Aku mencoba tersenyum, meski hati ini terasa teriris. "Iya, Bu, saya akan berusaha sebaik mungkin," jawabku dengan sopan.
Setiap hari, aku merasa sikap Ibu dan Bapak mertua semakin dingin, nyaris tak pernah tersenyum atau berbicara hangat seperti dulu.
Setiap kali bertemu, Bapak mertua selalu menghindar, ia bahkan tak mau menyentuh makanan atau minuman yang aku buatkan. Yang lebih pedih, beliau akan memberikan makanan dan minuman itu kepada orang lain yang datang ke tokonya.
Begitu juga dengan Ibu mertua yang hanya mengangguk singkat, lalu berlalu tanpa sepatah kata, apalagi ucapan terima kasih ketika aku membantunya di toko.
Mungkin Bang Hanif belum sempat bicara dengan mereka soal yang kemarin dan sepertinya mereka agak marah padaku. Jadi, aku mencoba memaklumi dan memilih untuk mengurus semuanya sendirian.
Sejak saat itu, aku berusaha melayani pelanggan tanpa bantuan siapa pun. Aku bekerja lebih keras dari sebelumnya, menyajikan pesanan nasi goreng, mie rebus, dan melayani pelanggan satu per satu. Malam ini, saat warung sedang ramai, Bang Hanif datang dan menghampiriku.
"Biar Abang bantu, Tar," ujarnya sambil mengangkat kuali besar di depanku.
Aku tersenyum kecil, menahan rasa letih yang mulai terasa di sekujur tubuh. "Nggak usah, Bang. Kamu pasti capek di bengkel seharian. Istirahat aja sana. Aku bisa, kok," jawabku, mencoba terdengar tegar.
Bang Hanif menatapku dengan raut wajah bingung. "Kamu yakin, Tar? Abang nggak mau kamu kecapekan sendirian kayak gini."

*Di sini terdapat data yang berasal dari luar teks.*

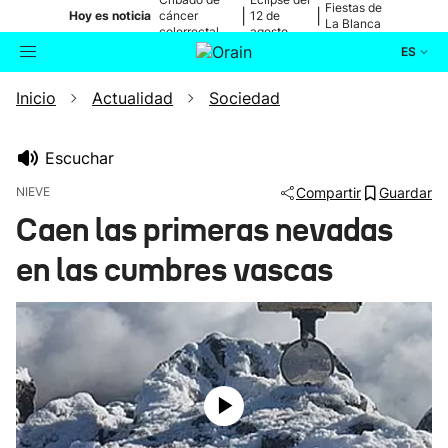
Fiestas de
|
|
Hoy es noticia
cáncer
12 de
La Blanca
colorrectal
agosto
ES
Inicio
Actualidad
Sociedad
Actualidad
Buscador
Política
Escuchar
NIEVE
Compartir
Guardar
Cultura
Caen las primeras nevadas
en las cumbres vascas
Ikusmiran
Eguraldia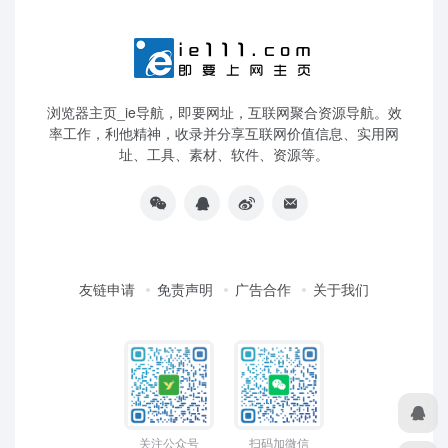
浏览器主页_ie导航，即要网址，互联网聚合资源导航。效
率工作，利他精神，收录并分享互联网价值信息、实用网
址、工具、素材、软件、资源等。
友链申请
免责声明
广告合作
关于我们
关注公众号
扫码加微信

Aku hanya mengangguk sambil memasang senyum tipis. "Iya, Bang. Nggak apa-apa kok. Anggap aja ini latihan buat aku, supaya kuat," ujarku, meski dalam hati aku merasa ingin menyerah.
Malam demi malam berlalu, dan aku tetap berusaha menjalankan semuanya sendiri. Kadang sampai tengah malam, aku masih melayani pelanggan yang datang, membersihkan peralatan, dan merapikan lapak jualanku tanpa bantuan siapa pun.

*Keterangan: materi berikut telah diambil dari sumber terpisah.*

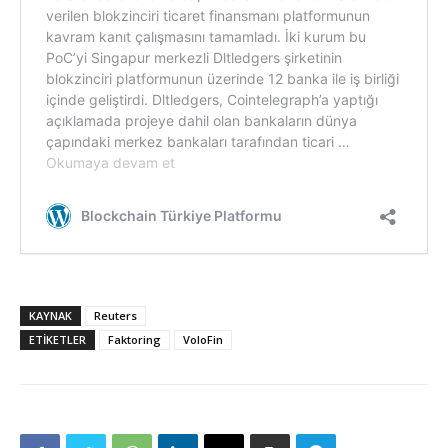
KAYNAK
Reuters
ETIKETLER
Faktoring
VoloFin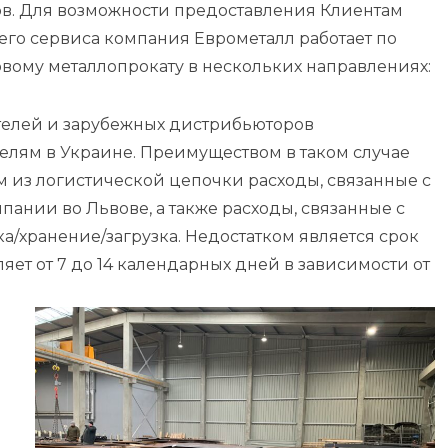
ов. Для возможности предоставления Клиентам
его сервиса компания Еврометалл работает по
овому металлопрокату в нескольких направлениях:
телей и зарубежных дистрибьюторов
елям в Украине. Преимуществом в таком случае
м из логистической цепочки расходы, связанные с
пании во Львове, а также расходы, связанные с
а/хранение/загрузка. Недостатком является срок
яет от 7 до 14 календарных дней в зависимости от
я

Namun, tubuhku mulai tak kuat. Pagi ini saat hendak menyiapkan dagangan di dapur, tiba-tiba pandanganku terasa berputar. Tubuhku mendadak lemas, dan seketika keringat dingin mengalir di dahiku.
Aku pamit pada Ibu mertua yang sedang ada di sini dan memutuskan untuk tidak berjualan. Badanku terasa lelah dan pegal, jadi kuputuskan untuk istirahat sejenak.

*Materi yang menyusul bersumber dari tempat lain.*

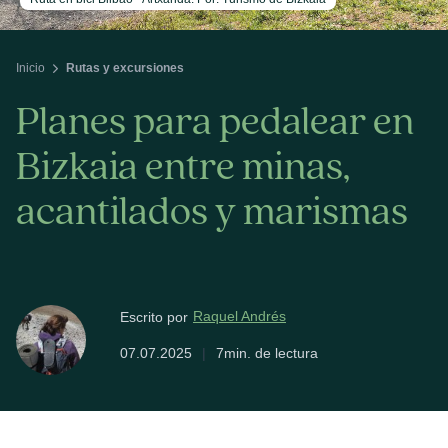
Inicio
Rutas y excursiones
Planes para pedalear en
Bizkaia entre minas,
acantilados y marismas
Raquel Andrés
Escrito por
07.07.2025
|
7min. de lectura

Aku tidur hingga sore hari, berharap bisa pulih. Ketika terbangun, perutku terasa kosong, membuatku langsung menuju dapur dengan harapan bisa menemukan sesuatu untuk dimakan.
Namun, saat membuka lemari dan melihat meja makan, tak ada satu pun makanan di sana. Hatiku terasa kembali teriris. Aku sadar, mungkin ini hal sepele, tapi di tengah kondisi yang seperti ini, rasanya seperti luka yang semakin dalam.
Aku menghela napas panjang, lalu memutuskan untuk ke toko, mencari Bang Hanif. Saat itu, ia masih berada di bengkelnya yang tak jauh dari rumah. Ketika melihatku mendekat, ia tersenyum.
"Bang, kamu sudah makan?" tanyaku, mencoba terdengar biasa saja meski ada getir yang kutahan dalam hati.
Bang Hanif mengangguk. "Udah, tadi. Ibu sama Bapak beli nasi bungkus. Jadi, mereka sekalian beliin buat aku juga, soalnya kamu nggak masak katanya."
Aku tercekat sejenak. Jadi, mereka sudah makan dan mereka seakan melupakanku. Padahal Ibu mertua tahu sejak pagi tadi aku tidak enak badan. Hatiku bergetar, tapi aku menahan perasaanku agar tak pecah di depan Bang Hanif.
"Terus... buat aku nggak ada?" tanyaku, mencoba mencari kepastian takut kalau dugaanku salah.
Bang Hanif menatapku, tampak sedikit heran. "Kamu mau? Aku bisa pergi beliin lagi, kok," katanya, mencoba menawarkan.
Aku tersenyum tipis, menahan rasa kecewa yang semakin kuat. Ternyata, Ibu dan Bapak mertuaku benar-benar tak peduli. Mereka tahu aku tidak sehat, tapi tetap tak menganggap keberadaanku. Bagiku ini terasa menyakitkan, tapi bagi mereka, mungkin ini hanya hal kecil yang tak perlu dipikirkan.
"Nggak usah, Bang," jawabku akhirnya dengan senyum yang kupaksakan. "Aku masak mie aja, nggak apa-apa kok."
Aku kembali ke dapur dengan langkah perlahan, menyiapkan sebungkus mie instan yang kubeli di toko Ibu mertua. Aku menyeduh mie instan dengan air panas, sambil berusaha menelan perasaan kecewa yang mengalir deras.